The warning signs can be subtle, but they're easy to spot if a sales agent is paying attention. New-home buyers are excited people. They come back into the sales center repeatedly and bring their family and friends. They want to show off, and illustration: randy pollak they want reinforcement from those they know and love that they've made a wise decision. If they aren't coming in, or they've been in but have stopped coming, they might be having second thoughts, says Pattie Walker, vice president of sales and marketing for the San Diego division of McMillin Homes. Or those darling friends and family members have been whispering in their ear, “Are you nuts? Why are you buying now? Prices are going down!”
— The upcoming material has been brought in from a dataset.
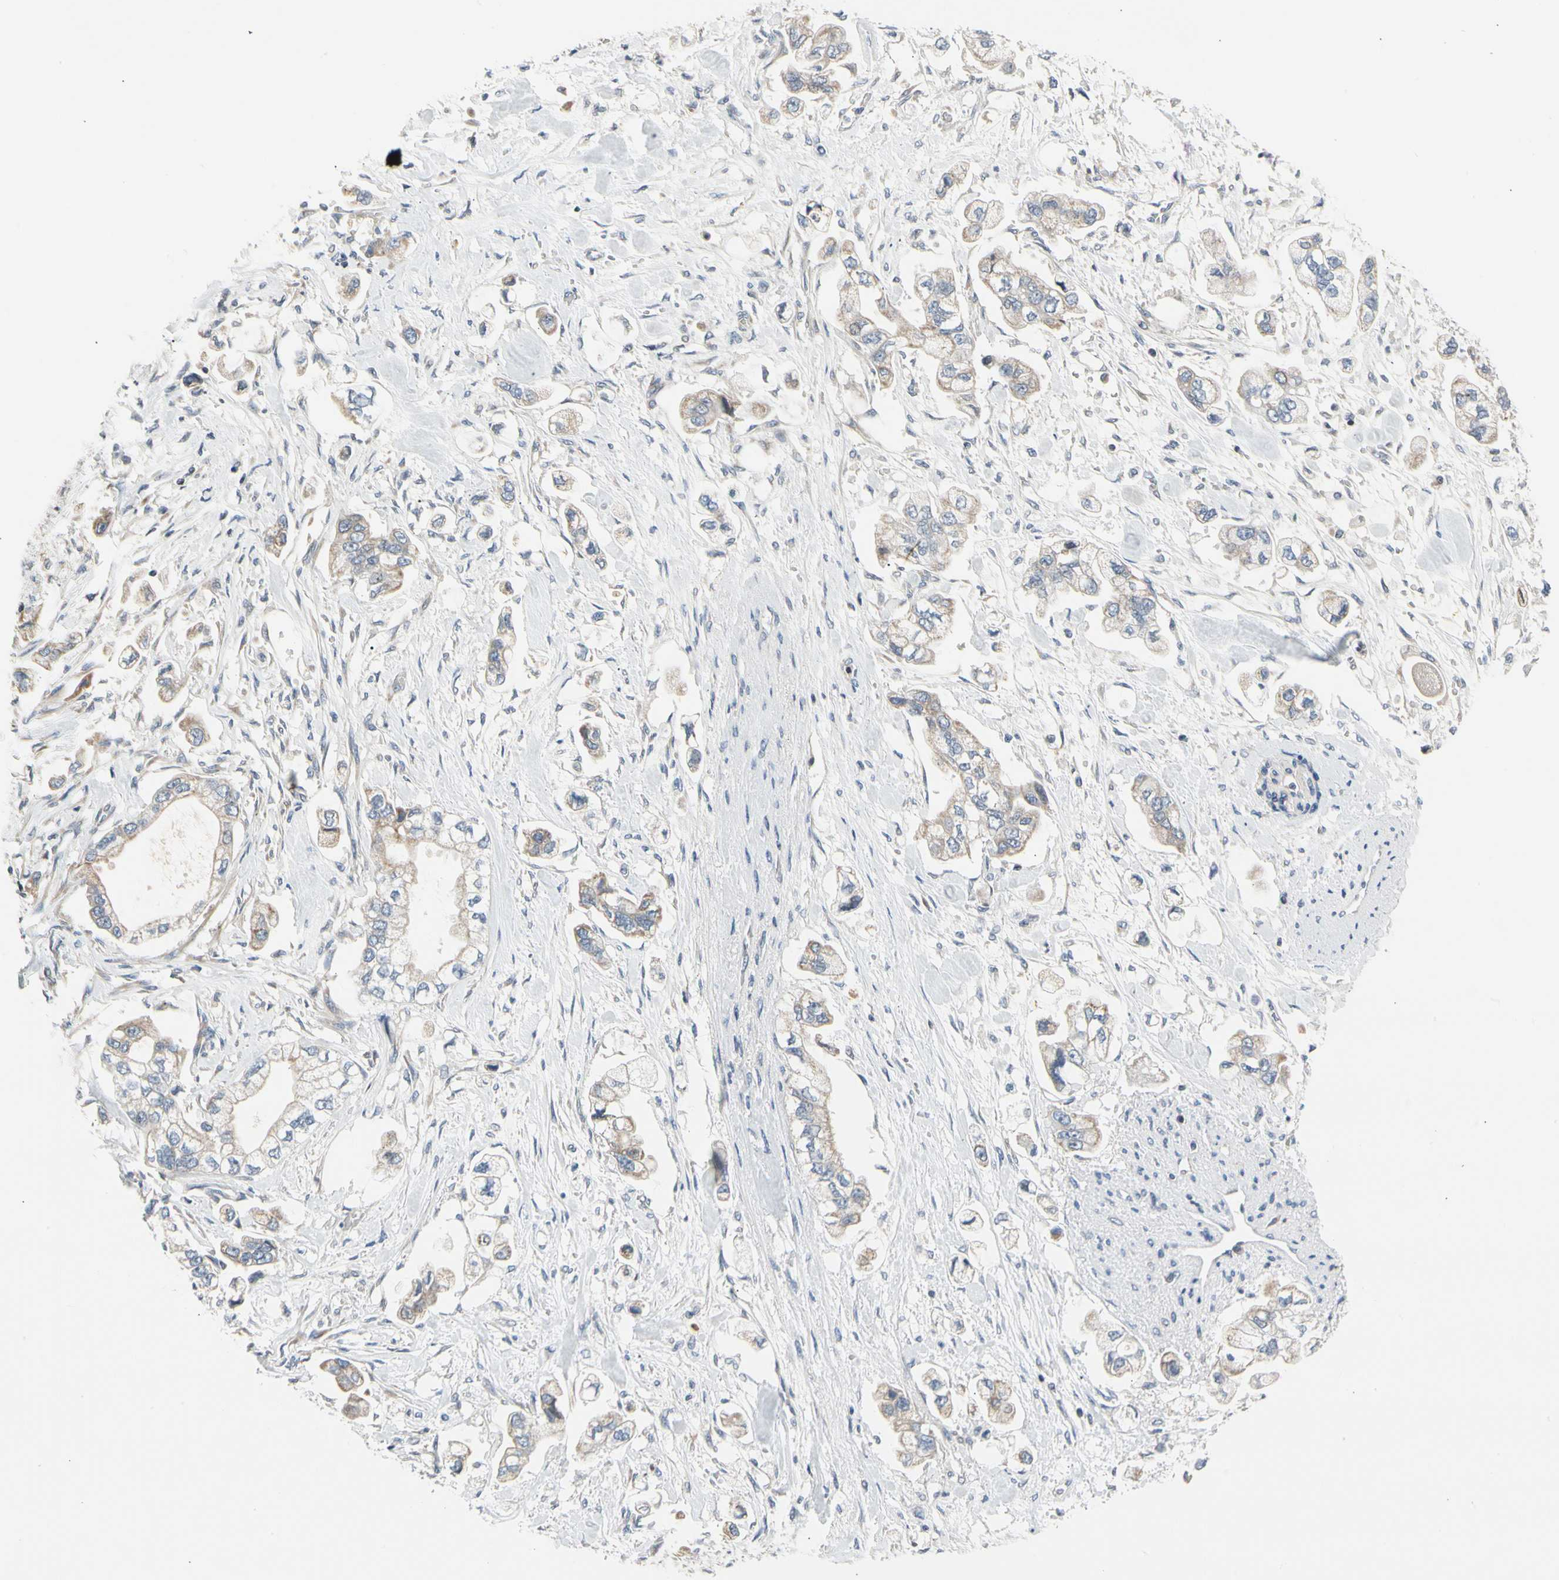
{"staining": {"intensity": "moderate", "quantity": "25%-75%", "location": "cytoplasmic/membranous"}, "tissue": "stomach cancer", "cell_type": "Tumor cells", "image_type": "cancer", "snomed": [{"axis": "morphology", "description": "Adenocarcinoma, NOS"}, {"axis": "topography", "description": "Stomach"}], "caption": "Protein staining reveals moderate cytoplasmic/membranous expression in about 25%-75% of tumor cells in adenocarcinoma (stomach).", "gene": "SOX30", "patient": {"sex": "male", "age": 62}}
Another tip that they're thinking about canceling is they're not progressing through the process. They haven't selected their options, or they're not getting back to the lender with the necessary documentation for the financing. It's vital for the sales agent to work with the design center staff and the lender as a team, with everyone keeping each other apprised of any potential problems. If the buyer has a home to sell, regular conversations need to be happening with the listing agent.

STUFF HAPPENS Buyers cancel for several reasons, some of which have nothing to do with the house or the builder and everything to do with life. People lose jobs, they get divorced, they get transferred out of state, they get sick. There's really nothing a builder can do to recover that kind of lost sale. Just be gracious and wish the buyer all the best, because this is a sale that could be recaptured in the future. The buyer doesn't want to cancel anymore than the builder does, and things could turn around.

“You have to be careful how you treat people during a cancellation,” says Delray Beach, Fla.–based new-home sales trainer Bob Schultz. “If you smack them around, they won't like you anymore. If you're nice, you can work with them down the road.”

If you can legally keep the buyer's deposit, you might consider giving them a credit for a portion of the deposit if they come back in six to 12 months to purchase a home, Schultz says. “Sometimes, it makes sense to give them 100 percent of their deposit back because the house has gone up in value by then,” he says.